* **Action item**
The word to look for is "elbow". Report every line of the entries below that has it.
━━━ Data in this exercise
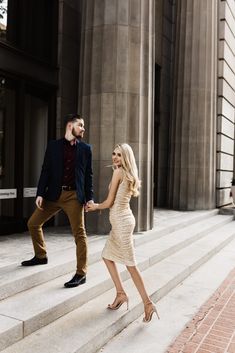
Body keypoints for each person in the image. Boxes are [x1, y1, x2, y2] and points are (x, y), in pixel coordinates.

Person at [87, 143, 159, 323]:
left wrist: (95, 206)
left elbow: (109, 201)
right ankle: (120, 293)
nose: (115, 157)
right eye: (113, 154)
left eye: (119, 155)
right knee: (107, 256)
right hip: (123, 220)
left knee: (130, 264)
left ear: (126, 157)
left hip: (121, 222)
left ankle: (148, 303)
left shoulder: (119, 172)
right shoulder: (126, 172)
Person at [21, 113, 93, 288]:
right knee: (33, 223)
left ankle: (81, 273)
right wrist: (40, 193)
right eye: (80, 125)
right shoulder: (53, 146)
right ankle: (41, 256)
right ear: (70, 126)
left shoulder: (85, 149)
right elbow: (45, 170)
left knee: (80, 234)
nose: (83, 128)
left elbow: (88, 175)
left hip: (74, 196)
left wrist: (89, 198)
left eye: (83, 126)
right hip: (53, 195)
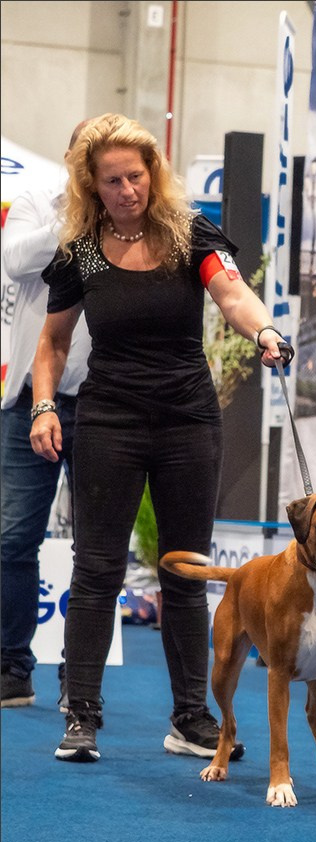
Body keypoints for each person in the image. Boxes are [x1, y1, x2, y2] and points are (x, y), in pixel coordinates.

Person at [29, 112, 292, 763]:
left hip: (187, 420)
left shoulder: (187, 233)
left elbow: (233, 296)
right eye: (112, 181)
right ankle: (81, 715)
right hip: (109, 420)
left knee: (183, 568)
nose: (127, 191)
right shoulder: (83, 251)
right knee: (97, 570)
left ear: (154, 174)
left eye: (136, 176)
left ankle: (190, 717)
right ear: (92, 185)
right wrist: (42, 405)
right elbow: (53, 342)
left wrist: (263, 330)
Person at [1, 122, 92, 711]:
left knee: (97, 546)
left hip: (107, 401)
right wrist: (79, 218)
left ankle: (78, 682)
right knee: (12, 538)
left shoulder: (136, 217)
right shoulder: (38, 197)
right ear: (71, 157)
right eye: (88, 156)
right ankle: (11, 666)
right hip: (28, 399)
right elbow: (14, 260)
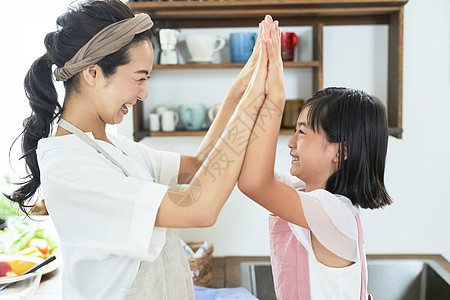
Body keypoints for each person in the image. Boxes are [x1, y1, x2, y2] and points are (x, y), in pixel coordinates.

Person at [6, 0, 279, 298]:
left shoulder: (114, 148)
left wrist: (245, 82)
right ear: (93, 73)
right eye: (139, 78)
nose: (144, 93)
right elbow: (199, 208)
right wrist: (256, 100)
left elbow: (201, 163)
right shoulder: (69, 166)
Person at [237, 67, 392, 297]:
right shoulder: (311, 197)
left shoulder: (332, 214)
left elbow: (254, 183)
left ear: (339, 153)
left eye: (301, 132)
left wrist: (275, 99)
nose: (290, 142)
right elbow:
━━━━━━
* **Written solution**
left elbow: (109, 201)
right elbow: (45, 170)
left elbow: (88, 175)
left elbow: (233, 296)
right elbow: (53, 342)
right elbow: (14, 260)
right elbow: (199, 208)
left elbow: (201, 163)
left elbow: (254, 183)
right elbow:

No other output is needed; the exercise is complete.